If you cringed at the word “violent,” your privilege is showing. White Feminism™ calls out rape culture regularly for the way words perpetuate and justify sexual assault. Likely it’s easier for you to condemn Murphy for phrases like “grey rape” and “date rapey behavior” than her failure to recognize the agency and medical needs of trans women. The names Lamia Beard, Taja DeJesus, Penny Proud, Ty Underwood, Yazmin Vash Payne, and Kristina Gomez Reinwald may be unfamiliar to you because the media cares very little for murdered trans women. But, if our feminism is to mean anything, their tragic deaths should not just matter to us; they should be front and center in our movement.
Murphy’s condescension kicks into high gear as she inserts herself into the minds of trans women (again) and takes up residence with her own personal insecurities.

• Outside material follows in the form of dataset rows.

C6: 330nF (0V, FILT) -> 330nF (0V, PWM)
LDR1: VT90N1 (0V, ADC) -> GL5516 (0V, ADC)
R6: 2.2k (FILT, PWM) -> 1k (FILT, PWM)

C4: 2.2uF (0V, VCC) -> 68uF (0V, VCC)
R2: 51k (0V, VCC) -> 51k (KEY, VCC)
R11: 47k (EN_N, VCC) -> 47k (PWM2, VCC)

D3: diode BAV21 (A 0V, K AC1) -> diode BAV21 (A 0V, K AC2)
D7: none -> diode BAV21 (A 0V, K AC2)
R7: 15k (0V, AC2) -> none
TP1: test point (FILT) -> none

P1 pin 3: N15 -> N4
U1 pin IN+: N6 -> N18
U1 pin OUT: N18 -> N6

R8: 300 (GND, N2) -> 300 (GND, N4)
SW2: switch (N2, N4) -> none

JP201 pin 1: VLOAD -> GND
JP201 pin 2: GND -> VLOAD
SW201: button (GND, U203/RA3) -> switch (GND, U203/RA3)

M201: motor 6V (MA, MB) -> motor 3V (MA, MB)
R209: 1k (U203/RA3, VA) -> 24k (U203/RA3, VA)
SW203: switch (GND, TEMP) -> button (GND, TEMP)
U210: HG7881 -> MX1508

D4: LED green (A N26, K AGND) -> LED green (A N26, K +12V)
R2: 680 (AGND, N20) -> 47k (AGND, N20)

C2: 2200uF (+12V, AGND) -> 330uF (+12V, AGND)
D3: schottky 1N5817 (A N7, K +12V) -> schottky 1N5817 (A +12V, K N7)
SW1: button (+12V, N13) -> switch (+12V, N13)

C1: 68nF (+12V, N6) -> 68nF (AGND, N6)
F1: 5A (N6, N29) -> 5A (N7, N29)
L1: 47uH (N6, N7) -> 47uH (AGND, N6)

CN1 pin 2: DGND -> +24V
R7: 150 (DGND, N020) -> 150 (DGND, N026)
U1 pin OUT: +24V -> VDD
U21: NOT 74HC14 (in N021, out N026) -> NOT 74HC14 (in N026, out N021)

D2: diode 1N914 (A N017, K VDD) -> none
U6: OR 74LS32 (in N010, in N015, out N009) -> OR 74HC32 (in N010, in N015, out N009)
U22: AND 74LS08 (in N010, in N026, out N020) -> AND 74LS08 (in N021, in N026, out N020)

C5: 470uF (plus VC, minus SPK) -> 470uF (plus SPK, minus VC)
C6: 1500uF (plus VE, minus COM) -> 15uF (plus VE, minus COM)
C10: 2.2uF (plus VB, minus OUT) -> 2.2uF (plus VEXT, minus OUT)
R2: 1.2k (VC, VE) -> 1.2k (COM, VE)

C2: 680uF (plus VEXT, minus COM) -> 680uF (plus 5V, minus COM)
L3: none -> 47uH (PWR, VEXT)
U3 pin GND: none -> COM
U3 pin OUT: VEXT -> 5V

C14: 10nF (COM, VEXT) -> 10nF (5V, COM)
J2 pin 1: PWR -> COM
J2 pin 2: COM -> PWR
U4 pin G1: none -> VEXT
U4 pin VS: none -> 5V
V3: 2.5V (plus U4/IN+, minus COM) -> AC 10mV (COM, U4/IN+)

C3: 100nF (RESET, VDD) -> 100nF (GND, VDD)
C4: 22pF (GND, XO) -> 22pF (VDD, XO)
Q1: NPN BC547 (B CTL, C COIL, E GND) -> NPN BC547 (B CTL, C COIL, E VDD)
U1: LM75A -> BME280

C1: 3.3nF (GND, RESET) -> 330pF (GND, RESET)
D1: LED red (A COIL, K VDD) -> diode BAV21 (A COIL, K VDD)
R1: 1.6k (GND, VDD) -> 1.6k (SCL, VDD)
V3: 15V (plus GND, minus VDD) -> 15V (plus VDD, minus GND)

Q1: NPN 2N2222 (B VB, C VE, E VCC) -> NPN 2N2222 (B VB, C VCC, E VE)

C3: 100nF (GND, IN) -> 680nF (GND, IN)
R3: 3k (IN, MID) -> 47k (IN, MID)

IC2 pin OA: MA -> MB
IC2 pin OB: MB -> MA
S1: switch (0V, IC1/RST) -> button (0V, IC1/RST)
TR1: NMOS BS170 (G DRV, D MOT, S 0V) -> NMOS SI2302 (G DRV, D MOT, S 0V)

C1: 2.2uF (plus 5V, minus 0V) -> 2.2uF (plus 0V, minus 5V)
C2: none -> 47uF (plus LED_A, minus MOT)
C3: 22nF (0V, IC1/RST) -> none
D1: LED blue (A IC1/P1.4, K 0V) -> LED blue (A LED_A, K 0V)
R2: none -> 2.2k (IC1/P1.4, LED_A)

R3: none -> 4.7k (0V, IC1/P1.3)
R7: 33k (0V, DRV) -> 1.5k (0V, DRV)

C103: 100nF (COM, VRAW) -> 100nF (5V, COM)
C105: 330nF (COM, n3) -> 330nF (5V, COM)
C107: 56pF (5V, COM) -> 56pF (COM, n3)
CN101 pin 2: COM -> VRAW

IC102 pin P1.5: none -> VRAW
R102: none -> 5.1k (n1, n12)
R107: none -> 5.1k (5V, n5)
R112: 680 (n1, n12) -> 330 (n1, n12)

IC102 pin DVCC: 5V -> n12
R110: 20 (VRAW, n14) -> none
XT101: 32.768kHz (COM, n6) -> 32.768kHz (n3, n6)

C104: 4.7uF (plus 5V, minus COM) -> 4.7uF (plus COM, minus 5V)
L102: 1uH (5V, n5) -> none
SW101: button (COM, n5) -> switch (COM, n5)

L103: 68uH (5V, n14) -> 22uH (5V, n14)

How the hell does she know what trans women do or don’t doubt? Questioning the motives of someone who uses their agency to express themselves as they see fit is Patriarchy 101: remind women they’re less than human. The dehumanizing continues with Murphy putting woman in scare quotes and calls Cox “cartoonish.”
Finally, the insertion of the word “porn” anywhere Murphy can cram it is particularly insidious because she knows how hard it is to push back on its use without appearing as anti-sex worker as she is. But pushback is necessary. This isn’t a nude photo of just anyone — it’s a nude photo of a black trans woman she’s hypersexualizing and depicting as public property available for purchase.
She isn’t just denigrating sex workers here — which would be bad enough. To imply that Cox is selling herself by appearing sans clothing in a mainstream magazine where the visible parts of her body wouldn’t require a PG-13 rating is simultaneously racist, transphobic, and agency stripping. At its core, feminism is about equality and people without agency are not equal. For Murphy to assert her brand of faux-feminism as the ideal while refusing to acknowledge someone’s agency is an impressive amount of hypocrisy.
*****
I can only imagine the level of discomfort Murphy felt when Playboy stepped up and published Noah Berlatsky’s scathing critique. She took to Twitter to pseudo-threaten him and Playboy with a libel suit:
“@MeghanEMurphy: @hoodedu Are you stupid? Yeah. I’m gonna hire a lawyer and sue playboy with all my feminist writing money.”
She then spent the rest of the day and the following day and probably again today fundraising off the #twitterfeminism she abhors but relies on for donations while calling her critics misogynists and saying everyone but her and her supporters are “doing feminism” wrong.
Well. I missed the meeting where we elected Murphy to be Supreme Feminist Overseer. If you also missed that meeting, join me in declaring that we will stop ignoring those who claim our mantle while spewing hatred for profit.
Her Twitter feed indicates she’s a fan of Audre Lorde, so it seems fitting to close with a quote from “The Master’s Tools Will Never Dismantle the Master’s House” taking White Feminism™ to task for a tokenism that reinforces the violent patriarchy Murphy purports to rail against:
Now we hear that it is the task of women of Color to educate white women — in the face of tremendous resistance — as to our existence, our differences, our relative roles in our joint survival. This is a diversion of energies and a tragic repetition of racist patriarchal thought.
Full disclosure: While Meghan Murphy has contributed a few pieces to The Frisky over the years, but we do not support her transphobic and racist views.
Katie Klabusich is an activist, writer and media contributor whose work can be found at Truthout, Buzzfeed, RH Reality Check, and Bitch Magazine.